» **Exercise aim**
Reproduce the listing from its first line through the line containing "దారిపొడుగునా", substituting "Copy out" for each occurrence of "Transcribe" and changing nothing else.

[Dataset records]

►

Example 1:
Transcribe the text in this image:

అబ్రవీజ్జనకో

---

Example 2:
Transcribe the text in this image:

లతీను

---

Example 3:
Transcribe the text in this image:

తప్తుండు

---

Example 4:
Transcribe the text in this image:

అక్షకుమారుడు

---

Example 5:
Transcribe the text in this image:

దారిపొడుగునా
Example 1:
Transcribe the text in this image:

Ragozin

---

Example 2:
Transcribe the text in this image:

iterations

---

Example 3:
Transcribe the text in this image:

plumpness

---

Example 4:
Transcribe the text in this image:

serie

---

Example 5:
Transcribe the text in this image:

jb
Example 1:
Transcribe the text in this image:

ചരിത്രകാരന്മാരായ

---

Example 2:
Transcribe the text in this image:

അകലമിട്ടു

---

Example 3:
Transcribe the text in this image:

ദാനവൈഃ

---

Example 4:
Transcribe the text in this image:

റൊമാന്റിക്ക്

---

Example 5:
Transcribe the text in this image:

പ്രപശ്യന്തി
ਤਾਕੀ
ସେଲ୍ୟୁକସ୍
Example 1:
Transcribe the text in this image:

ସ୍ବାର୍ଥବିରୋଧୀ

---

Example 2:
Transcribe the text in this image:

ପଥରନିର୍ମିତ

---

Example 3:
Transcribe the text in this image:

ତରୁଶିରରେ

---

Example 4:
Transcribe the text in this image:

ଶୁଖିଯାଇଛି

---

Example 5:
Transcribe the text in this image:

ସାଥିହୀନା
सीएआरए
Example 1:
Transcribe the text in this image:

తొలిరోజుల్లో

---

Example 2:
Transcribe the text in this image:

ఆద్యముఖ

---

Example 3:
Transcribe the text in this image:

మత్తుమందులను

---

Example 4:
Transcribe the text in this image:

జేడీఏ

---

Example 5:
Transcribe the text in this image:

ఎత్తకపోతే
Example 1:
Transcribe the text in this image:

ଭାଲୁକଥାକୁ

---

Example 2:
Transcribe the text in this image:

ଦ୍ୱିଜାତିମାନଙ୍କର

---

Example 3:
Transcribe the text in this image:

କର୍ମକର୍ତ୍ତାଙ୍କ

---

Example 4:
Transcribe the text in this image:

◄

» **Solution for this task**
Example 1:
Copy out the text in this image:

అబ్రవీజ్జనకో

---

Example 2:
Copy out the text in this image:

లతీను

---

Example 3:
Copy out the text in this image:

తప్తుండు

---

Example 4:
Copy out the text in this image:

అక్షకుమారుడు

---

Example 5:
Copy out the text in this image:

దారిపొడుగునా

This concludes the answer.